By Charlotte Cook, of RNZ.
The Ministry of Education made it hard to make allegations of mistreatment against the owner of a Feilding childcare centre, a staff member of the centre says.
The Ministry’s complaints process would refer all complaints straight back to the owner of The Pitter Patter Education Centre.
The centre had its licence suspended for three weeks in November after complaints that toddlers would be smacked, locked in rooms as punishment, and fed mouldy food.
The Ministry of Education launched an investigation into Feilding’s Pitter Patter Childcare Centre in December after more than 17 former staff and parents complained that the owner was violent to children.
The centre re-opened after its suspension on the condition that the owner and manager, Pauline Murphy, stayed away.
In some of the complaints former staff said the manager would grab children’s wrists and yank them so hard staff were worried they would be dislocated.
One former teacher, who has not been named, said Pauline Murphy would threaten staff with warnings for comforting or cuddling hurt children.
She said Murphy would also use dangerous methods to treat children for headlice.
“On some occasions many of us were witness to Pauline pouring disinfectant over children’s heads as they stood on a small stool and have their heads over the basin to treat them for headlice.”

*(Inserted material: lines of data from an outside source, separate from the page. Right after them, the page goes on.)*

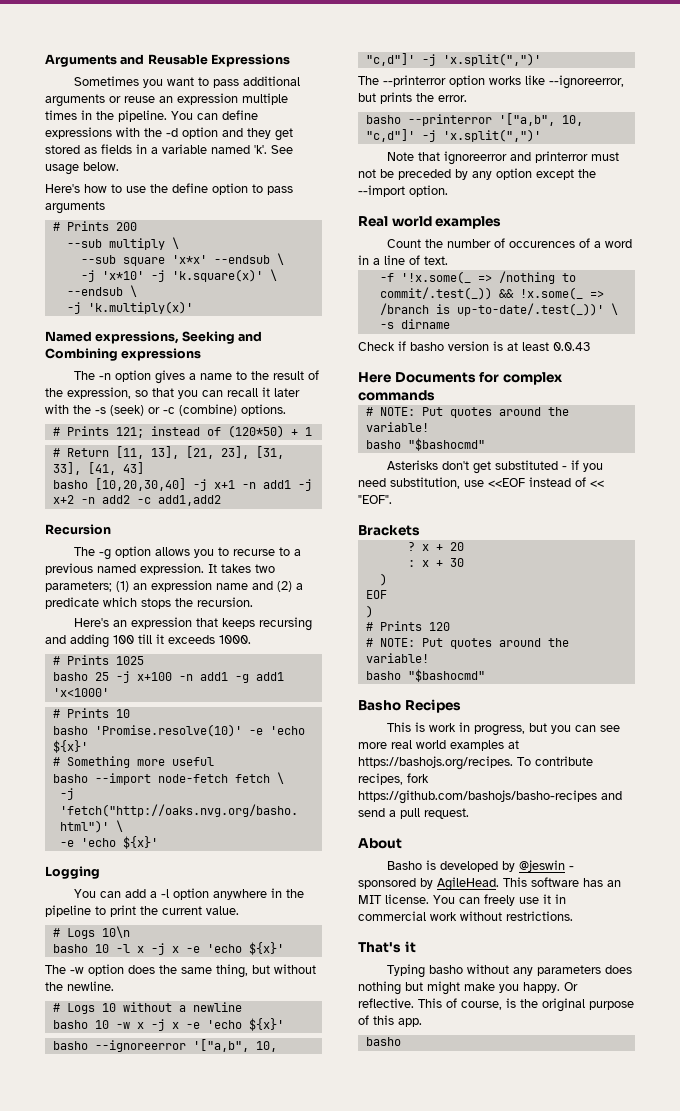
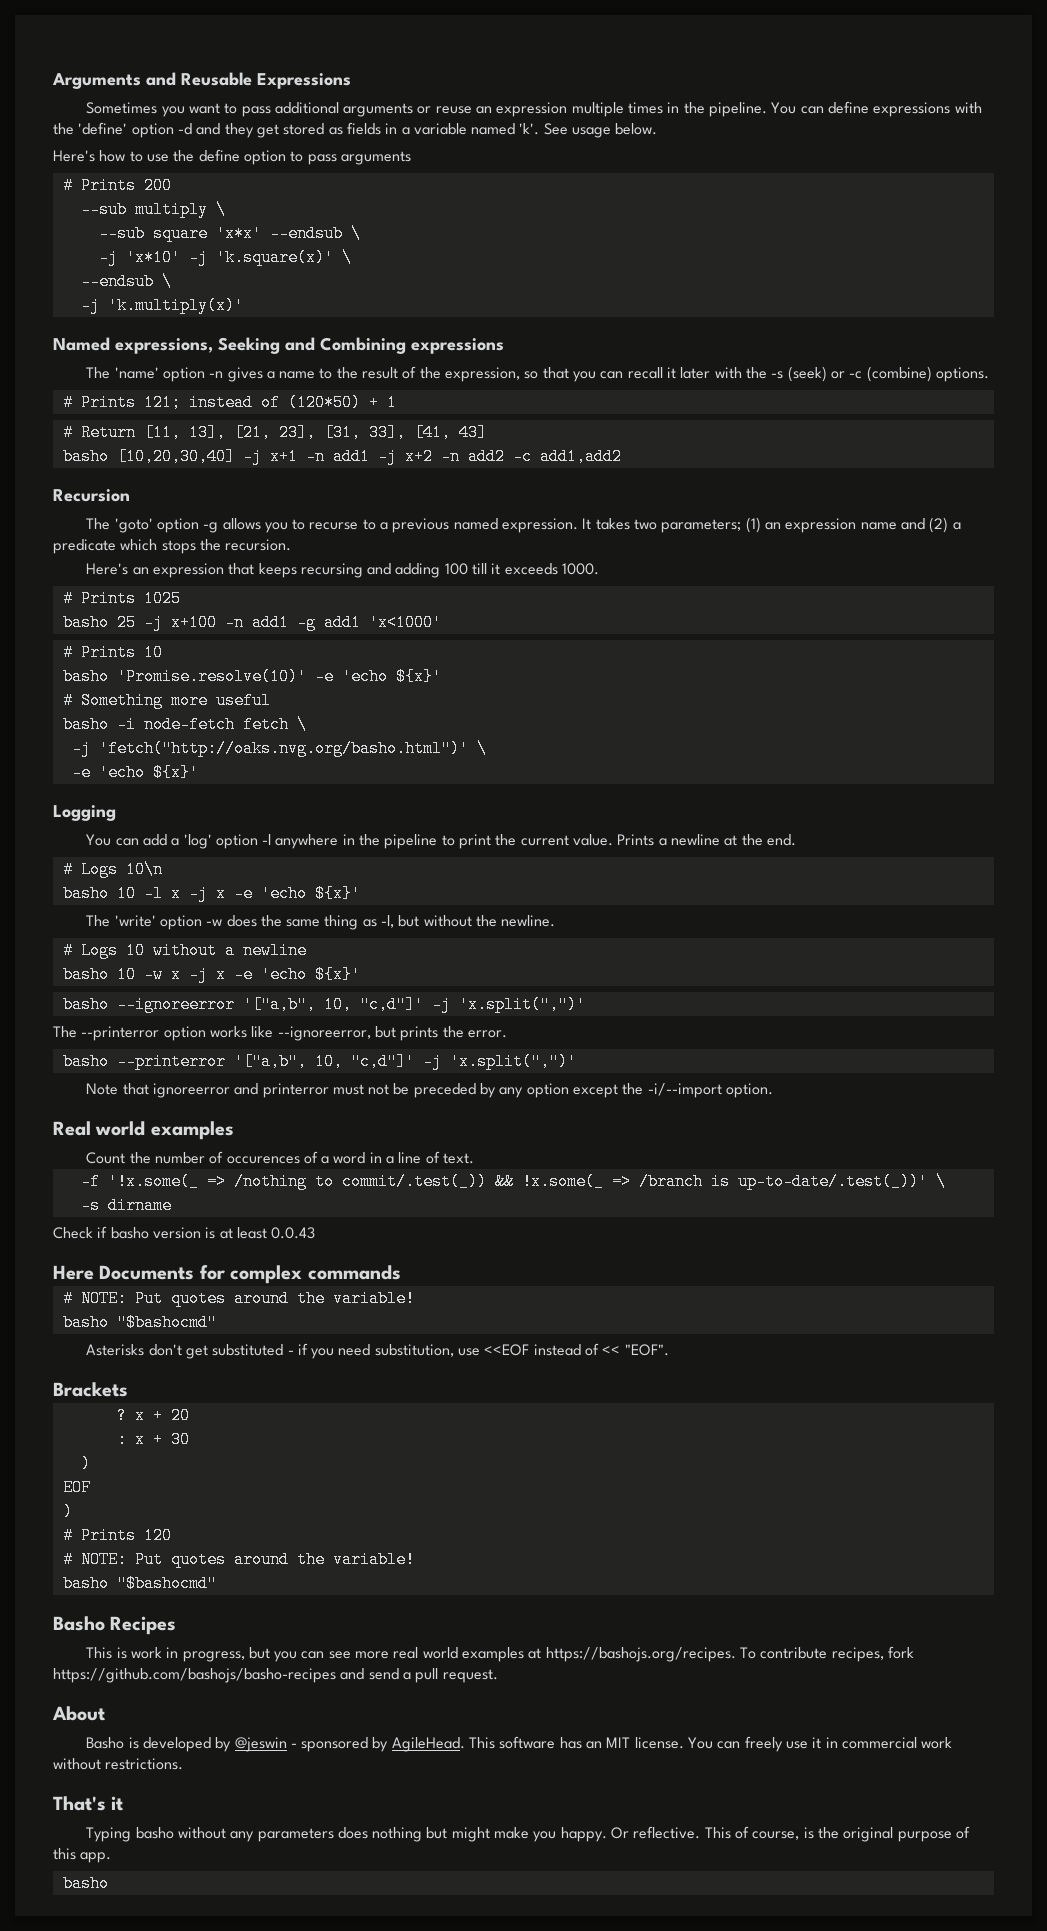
[166,127,218,139] -d option -> [78,122,192,138] 'define' option -d
[99,370,152,382] -n option -> [114,367,224,382] 'name' option -n
[99,546,152,560] -g option -> [114,518,219,533] 'goto' option -g
[94,773,151,785] --import -> [116,716,136,733] -i
[161,888,210,900] -l option -> [183,834,272,849] 'log' option -l
(239, 910) none -> [617,834,796,846] Prints a newline at the end.
[70,964,248,978] -w option does the same thing, -> [114,915,395,930] 'write' option -w does the same thing as -l,
[358,185,405,197] --import -> [647,1083,722,1098] -i/--import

She said teachers would try to complain to the Ministry of Education (MOE), but confronted a system that demanded the initial complaint must be dealt with through the internal procedure first.
In this case the process was to complain to the owner and manager at the centre – the very woman they wanted to raise concerns about.
“Many teachers wanted to say something but as the complaints procedure was to in the first instance go to the centre manager, they couldn’t go to Pauline as she just swept complaints under the rug and then you were bullied and your job threatened for doing so.
“If you phone MOE with a complaint, they say to you, that you must follow the centre’s complaints procedure.
“At Pitter Patter Education centre, the complaints procedure was to in the first instance go to the centre manager.
“If you did, then you were reprimanded and nothing happened to your complaint. MOE were not interested in your complaint if you had not followed this.”
The former Pitter Patter staff member said if they spoke out directly, Pauline Murphy would threaten their jobs and had taken other staff to the teaching council for complaining.
And when complaints did get through to the ministry, she said their investigations weren’t thorough.
“I remember one day after the allegation came in from ministry about children being locked in the bedroom for disciplinary purposes.
“Not once were the teachers interviewed by MOE about these allegations and at the next staff meeting after Pauline was seemingly cleared of these allegations it was a real witch hunt as to who had reported it to MOE.”
She did not understand how the ministry could investigate a complaint without talking to other staff members, she said.
The manager from the centre, Pauline Murphy, has not responded to repeated requests for comment.
Another former teacher said there was always the risk of losing your job, or legal action if you did speak out.
“If you went to the extreme to voice what happened at Pitter Patter and the truth about Pauline she would then go out of her way to come after you, making promise of her constant threats with using the teachers council and going after your practising certificate.”
One parent showed the response she got to a complaint raised with the ministry, in which a senior education adviser, again referred her complaint straight back to Pitter Patter’s management.
The email added that the ministry expected it to be handled professionally and wouldn’t affect her child’s relationship with staff.
“If after following the complaints procedure, you feel your concerns have not been addressed, then please contact me again and I will follow up with the service.”
The Ministry of Education’s acting deputy secretary of sector enablement and support Jann Marshall said when they receive a complaint they always asked if the complainant had followed the services complaints process.
“Regardless of the answer, we can, and often will, investigate complaints.
“We may refer the complainant back to the service’s own complaints process but only if appropriate, for example if it’s an employment concern or a concern from a parent about an administrative matter.
“If the allegations are serious or referring back to the service creates a risk to the complainant or children, we don’t.”
She said in any investigation they speak to as many relevant people as possible to gather information and they rely on people speaking up when they see something of concern.
However, Marshall said the ministry continued to improve their processes and learn from current and previous investigations.
“Like all organisations, we continue to look to improve our processes and the complaints process is no different. “
The investigation is continuing and complaints have been passed onto the police and the Teaching Council.
• This story is not connected to the Auckland child care centres with the same name.